▸ **Aim of the task**
Down to the last line, set down the material below exactly; skip the pictures.

══ Data excerpt ══

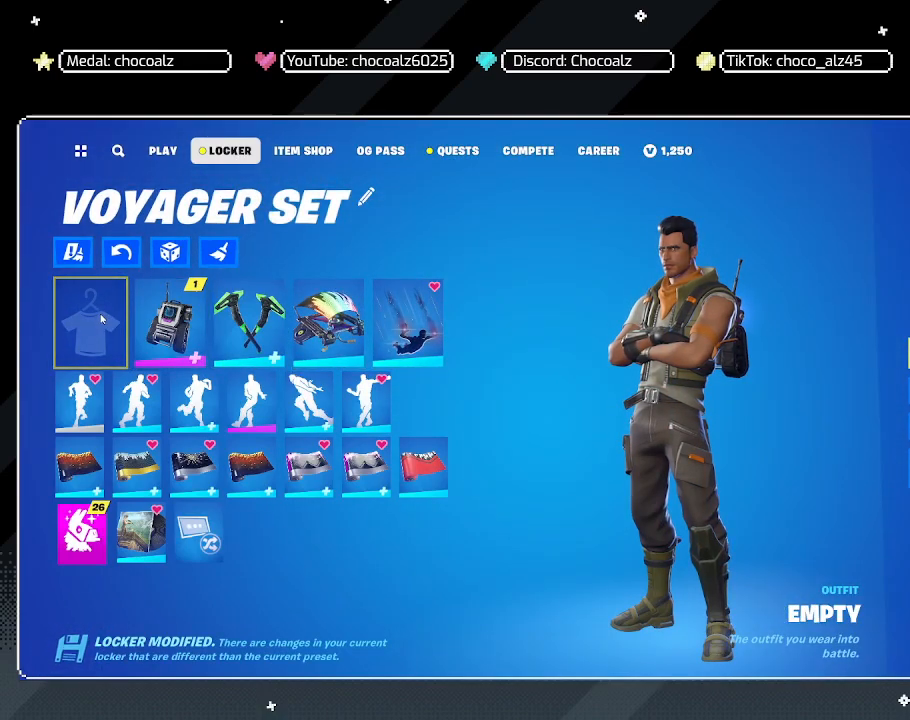
{"keys": [], "mouse": [], "mouse_move": "still", "events": []}
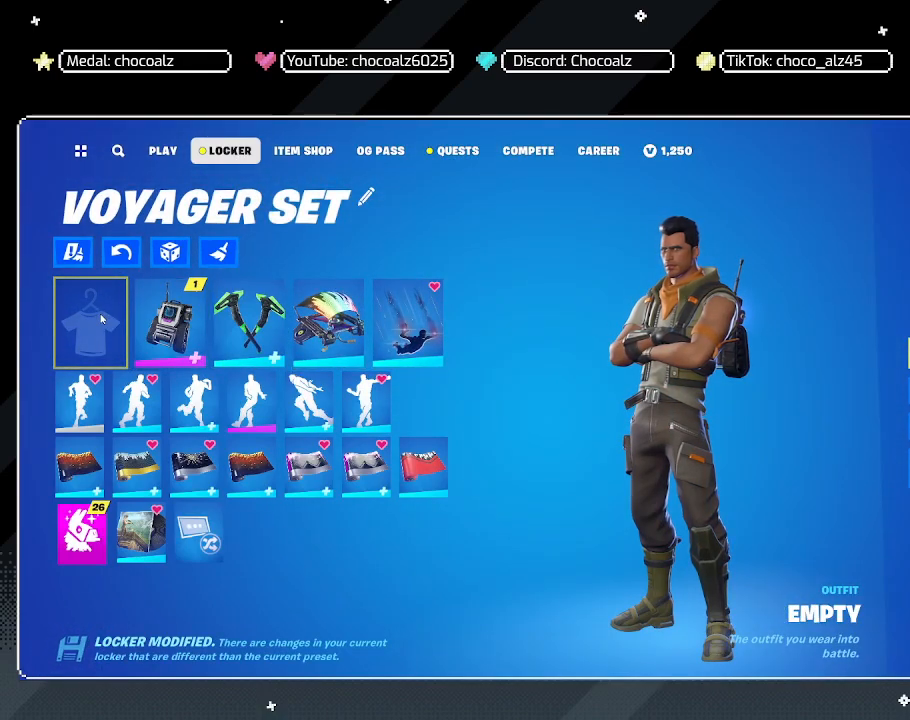
{"keys": [], "mouse": [], "mouse_move": "still", "events": []}
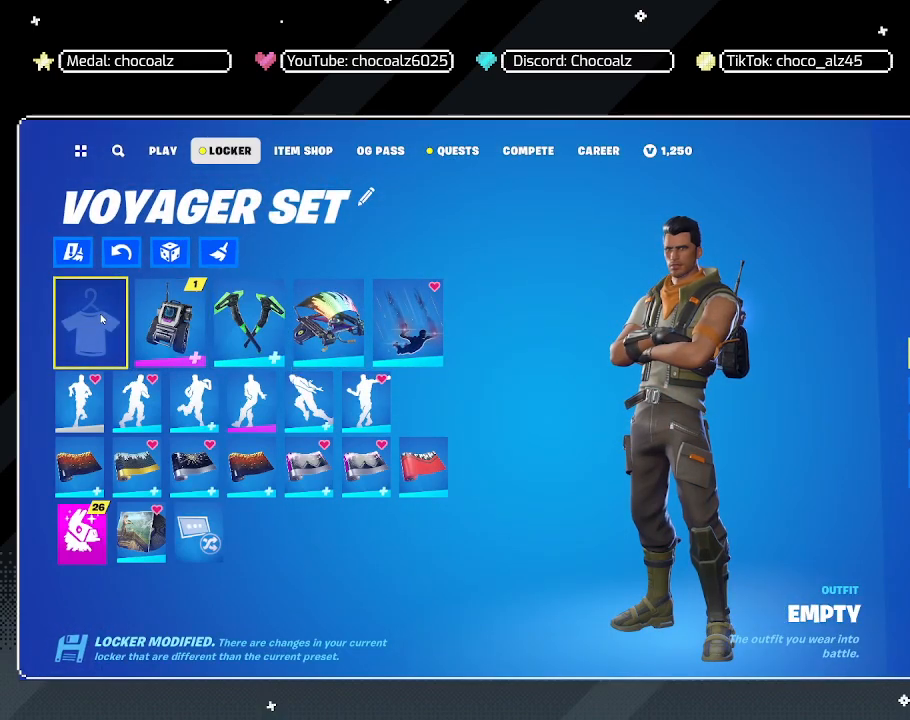
{"keys": [], "mouse": [], "mouse_move": "still", "events": []}
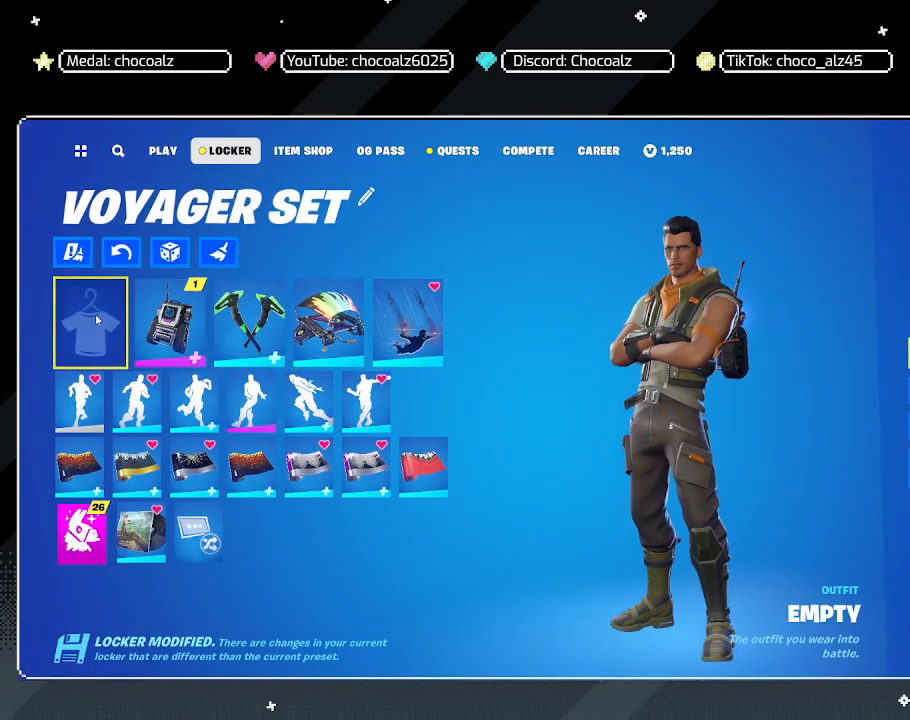
{"keys": [], "mouse": [], "mouse_move": "still", "events": []}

═══

▸ **Output for this exercise**
{"keys": [], "mouse": [], "mouse_move": "still", "events": []}
{"keys": [], "mouse": [], "mouse_move": "still", "events": []}
{"keys": [], "mouse": [], "mouse_move": "still", "events": []}
{"keys": [], "mouse": [], "mouse_move": "still", "events": []}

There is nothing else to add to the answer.